> [MATERIALS PROVIDED]
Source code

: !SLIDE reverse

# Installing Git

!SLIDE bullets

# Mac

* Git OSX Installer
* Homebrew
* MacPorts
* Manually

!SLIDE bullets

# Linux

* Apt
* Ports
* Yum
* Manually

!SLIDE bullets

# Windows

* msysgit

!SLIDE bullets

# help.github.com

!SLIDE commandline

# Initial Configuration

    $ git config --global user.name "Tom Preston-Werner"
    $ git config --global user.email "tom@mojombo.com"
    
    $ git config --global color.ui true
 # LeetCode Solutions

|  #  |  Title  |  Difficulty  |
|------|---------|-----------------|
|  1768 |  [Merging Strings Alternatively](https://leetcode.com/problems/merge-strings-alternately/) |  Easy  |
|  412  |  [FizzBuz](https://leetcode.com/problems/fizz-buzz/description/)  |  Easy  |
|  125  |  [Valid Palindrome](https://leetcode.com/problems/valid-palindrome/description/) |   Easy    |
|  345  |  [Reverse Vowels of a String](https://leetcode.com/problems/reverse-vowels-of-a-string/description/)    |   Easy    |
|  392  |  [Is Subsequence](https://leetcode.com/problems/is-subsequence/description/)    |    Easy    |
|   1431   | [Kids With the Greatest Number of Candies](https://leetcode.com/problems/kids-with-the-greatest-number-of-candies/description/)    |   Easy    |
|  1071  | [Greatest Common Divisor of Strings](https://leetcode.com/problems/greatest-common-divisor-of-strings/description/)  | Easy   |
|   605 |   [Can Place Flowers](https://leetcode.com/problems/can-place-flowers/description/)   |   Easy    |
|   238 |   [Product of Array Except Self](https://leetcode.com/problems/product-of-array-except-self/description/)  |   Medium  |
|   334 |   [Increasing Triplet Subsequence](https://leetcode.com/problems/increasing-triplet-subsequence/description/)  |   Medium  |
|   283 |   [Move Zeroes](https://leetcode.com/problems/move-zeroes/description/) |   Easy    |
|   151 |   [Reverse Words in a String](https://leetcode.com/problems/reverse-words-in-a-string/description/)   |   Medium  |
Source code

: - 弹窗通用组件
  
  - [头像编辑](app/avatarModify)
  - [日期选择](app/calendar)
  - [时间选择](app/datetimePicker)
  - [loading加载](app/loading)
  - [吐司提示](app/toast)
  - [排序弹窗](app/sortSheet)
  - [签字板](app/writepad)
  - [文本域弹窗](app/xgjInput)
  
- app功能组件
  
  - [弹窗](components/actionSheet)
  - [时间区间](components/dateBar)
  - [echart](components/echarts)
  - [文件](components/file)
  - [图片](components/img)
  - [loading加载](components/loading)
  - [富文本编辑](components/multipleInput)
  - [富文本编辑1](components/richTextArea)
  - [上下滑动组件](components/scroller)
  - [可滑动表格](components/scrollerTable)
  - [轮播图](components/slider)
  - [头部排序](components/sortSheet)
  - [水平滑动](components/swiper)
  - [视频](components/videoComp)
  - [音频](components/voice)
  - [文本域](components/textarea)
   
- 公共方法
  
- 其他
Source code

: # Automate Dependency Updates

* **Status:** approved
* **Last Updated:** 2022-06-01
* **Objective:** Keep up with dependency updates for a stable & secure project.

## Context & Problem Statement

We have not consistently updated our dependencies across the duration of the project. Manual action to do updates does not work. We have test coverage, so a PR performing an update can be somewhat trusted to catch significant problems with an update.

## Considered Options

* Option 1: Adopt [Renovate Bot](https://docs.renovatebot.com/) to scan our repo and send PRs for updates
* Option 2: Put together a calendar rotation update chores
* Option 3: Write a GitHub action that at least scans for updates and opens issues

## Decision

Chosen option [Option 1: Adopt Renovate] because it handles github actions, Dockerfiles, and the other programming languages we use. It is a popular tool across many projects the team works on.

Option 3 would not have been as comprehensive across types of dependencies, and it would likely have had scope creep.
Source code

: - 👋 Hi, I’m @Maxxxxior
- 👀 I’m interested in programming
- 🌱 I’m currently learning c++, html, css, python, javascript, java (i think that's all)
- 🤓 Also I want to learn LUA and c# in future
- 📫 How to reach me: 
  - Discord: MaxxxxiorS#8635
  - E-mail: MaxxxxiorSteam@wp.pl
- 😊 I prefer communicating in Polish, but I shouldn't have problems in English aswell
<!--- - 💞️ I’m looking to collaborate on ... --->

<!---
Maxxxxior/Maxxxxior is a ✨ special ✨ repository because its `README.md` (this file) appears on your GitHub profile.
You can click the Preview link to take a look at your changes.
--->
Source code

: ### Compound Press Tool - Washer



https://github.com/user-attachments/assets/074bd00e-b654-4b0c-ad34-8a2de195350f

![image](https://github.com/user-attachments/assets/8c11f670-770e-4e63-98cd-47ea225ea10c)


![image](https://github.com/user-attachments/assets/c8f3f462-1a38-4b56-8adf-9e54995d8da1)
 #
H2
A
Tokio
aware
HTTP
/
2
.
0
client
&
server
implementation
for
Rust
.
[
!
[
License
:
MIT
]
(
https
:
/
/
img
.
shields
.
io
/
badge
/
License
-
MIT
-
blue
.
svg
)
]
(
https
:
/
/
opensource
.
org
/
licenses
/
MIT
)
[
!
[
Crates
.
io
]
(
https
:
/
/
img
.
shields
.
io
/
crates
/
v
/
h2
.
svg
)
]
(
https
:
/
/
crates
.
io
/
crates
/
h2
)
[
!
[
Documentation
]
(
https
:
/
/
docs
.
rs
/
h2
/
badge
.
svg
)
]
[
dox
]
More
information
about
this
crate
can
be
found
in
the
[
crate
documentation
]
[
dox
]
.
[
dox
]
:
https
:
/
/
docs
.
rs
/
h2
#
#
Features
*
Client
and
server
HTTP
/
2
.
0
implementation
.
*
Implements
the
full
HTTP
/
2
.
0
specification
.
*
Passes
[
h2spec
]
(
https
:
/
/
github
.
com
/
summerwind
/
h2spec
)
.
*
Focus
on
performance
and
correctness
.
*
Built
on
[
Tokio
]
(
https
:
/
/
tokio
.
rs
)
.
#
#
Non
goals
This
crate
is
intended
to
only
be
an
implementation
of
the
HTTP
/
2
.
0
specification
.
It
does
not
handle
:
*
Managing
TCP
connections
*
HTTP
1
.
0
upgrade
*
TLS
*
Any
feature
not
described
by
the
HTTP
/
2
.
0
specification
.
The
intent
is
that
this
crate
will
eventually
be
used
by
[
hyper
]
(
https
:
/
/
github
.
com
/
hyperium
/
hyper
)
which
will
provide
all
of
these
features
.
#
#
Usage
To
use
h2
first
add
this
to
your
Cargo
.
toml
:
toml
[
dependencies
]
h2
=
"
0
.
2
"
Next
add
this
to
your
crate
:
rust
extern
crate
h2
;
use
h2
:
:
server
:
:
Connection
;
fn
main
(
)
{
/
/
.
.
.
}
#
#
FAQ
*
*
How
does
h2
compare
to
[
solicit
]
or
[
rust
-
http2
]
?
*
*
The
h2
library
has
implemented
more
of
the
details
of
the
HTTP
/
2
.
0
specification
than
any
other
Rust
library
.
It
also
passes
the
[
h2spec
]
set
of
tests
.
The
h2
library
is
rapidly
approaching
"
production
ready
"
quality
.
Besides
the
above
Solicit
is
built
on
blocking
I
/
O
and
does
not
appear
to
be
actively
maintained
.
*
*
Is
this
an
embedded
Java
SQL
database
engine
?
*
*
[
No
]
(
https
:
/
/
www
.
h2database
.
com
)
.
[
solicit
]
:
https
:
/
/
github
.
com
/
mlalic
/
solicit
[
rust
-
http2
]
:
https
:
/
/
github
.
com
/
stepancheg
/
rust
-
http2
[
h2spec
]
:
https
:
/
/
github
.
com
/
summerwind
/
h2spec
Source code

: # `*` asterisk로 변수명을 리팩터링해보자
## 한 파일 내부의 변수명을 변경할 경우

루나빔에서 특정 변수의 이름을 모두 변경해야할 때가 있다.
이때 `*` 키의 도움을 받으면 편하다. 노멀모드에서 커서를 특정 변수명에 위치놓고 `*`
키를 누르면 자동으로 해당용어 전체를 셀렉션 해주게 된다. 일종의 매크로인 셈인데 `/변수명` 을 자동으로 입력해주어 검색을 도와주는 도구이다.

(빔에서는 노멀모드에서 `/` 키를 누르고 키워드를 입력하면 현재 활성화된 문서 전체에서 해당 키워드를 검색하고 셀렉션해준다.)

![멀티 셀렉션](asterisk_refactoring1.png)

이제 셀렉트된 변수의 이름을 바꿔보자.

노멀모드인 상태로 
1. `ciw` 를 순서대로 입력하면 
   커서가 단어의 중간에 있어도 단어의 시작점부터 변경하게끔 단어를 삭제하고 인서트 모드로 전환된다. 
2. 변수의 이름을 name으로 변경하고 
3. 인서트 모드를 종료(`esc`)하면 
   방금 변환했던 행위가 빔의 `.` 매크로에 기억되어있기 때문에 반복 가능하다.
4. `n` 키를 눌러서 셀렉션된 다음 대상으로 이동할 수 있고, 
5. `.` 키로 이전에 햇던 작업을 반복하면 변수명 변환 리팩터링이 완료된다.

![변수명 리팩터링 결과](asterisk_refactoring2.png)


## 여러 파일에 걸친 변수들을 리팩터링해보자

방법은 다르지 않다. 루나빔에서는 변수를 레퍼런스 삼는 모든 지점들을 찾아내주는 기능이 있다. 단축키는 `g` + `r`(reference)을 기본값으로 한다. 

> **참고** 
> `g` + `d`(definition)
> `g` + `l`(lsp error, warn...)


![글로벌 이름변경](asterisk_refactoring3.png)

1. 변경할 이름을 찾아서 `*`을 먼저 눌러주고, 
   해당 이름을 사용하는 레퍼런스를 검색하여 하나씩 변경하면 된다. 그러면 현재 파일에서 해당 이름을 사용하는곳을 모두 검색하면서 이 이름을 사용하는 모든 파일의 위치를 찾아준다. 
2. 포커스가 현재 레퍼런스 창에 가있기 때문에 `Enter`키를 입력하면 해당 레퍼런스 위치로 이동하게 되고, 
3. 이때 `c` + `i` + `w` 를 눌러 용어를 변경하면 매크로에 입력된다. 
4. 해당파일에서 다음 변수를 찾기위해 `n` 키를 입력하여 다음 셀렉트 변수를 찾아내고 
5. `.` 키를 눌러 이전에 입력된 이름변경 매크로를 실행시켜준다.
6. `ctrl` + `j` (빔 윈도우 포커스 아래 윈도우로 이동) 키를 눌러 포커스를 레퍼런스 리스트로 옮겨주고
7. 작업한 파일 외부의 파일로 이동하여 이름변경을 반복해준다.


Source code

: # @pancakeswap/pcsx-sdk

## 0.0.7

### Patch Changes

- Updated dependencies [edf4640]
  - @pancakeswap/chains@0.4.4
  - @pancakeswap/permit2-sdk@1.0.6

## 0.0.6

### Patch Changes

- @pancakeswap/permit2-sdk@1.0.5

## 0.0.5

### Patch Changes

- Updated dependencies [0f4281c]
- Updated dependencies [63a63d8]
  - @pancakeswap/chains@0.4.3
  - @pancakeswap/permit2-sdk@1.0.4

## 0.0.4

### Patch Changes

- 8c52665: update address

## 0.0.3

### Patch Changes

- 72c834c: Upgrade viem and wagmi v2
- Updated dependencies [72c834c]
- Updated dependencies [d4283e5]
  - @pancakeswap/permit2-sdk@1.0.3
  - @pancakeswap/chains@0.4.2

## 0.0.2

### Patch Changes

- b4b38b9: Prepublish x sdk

> [PROBLEM TO WORK ON] From the listing above, the lines starting with the one that has "- [loading加载](app/loading)" and running through the one that has "## Context & Problem Statement" should be copied exactly, ends included.

> [ANSWER TO THIS PROBLEM]
  - [loading加载](app/loading)
  - [吐司提示](app/toast)
  - [排序弹窗](app/sortSheet)
  - [签字板](app/writepad)
  - [文本域弹窗](app/xgjInput)
  
- app功能组件
  
  - [弹窗](components/actionSheet)
  - [时间区间](components/dateBar)
  - [echart](components/echarts)
  - [文件](components/file)
  - [图片](components/img)
  - [loading加载](components/loading)
  - [富文本编辑](components/multipleInput)
  - [富文本编辑1](components/richTextArea)
  - [上下滑动组件](components/scroller)
  - [可滑动表格](components/scrollerTable)
  - [轮播图](components/slider)
  - [头部排序](components/sortSheet)
  - [水平滑动](components/swiper)
  - [视频](components/videoComp)
  - [音频](components/voice)
  - [文本域](components/textarea)
   
- 公共方法
  
- 其他
Source code

: # Automate Dependency Updates

* **Status:** approved
* **Last Updated:** 2022-06-01
* **Objective:** Keep up with dependency updates for a stable & secure project.

## Context & Problem Statement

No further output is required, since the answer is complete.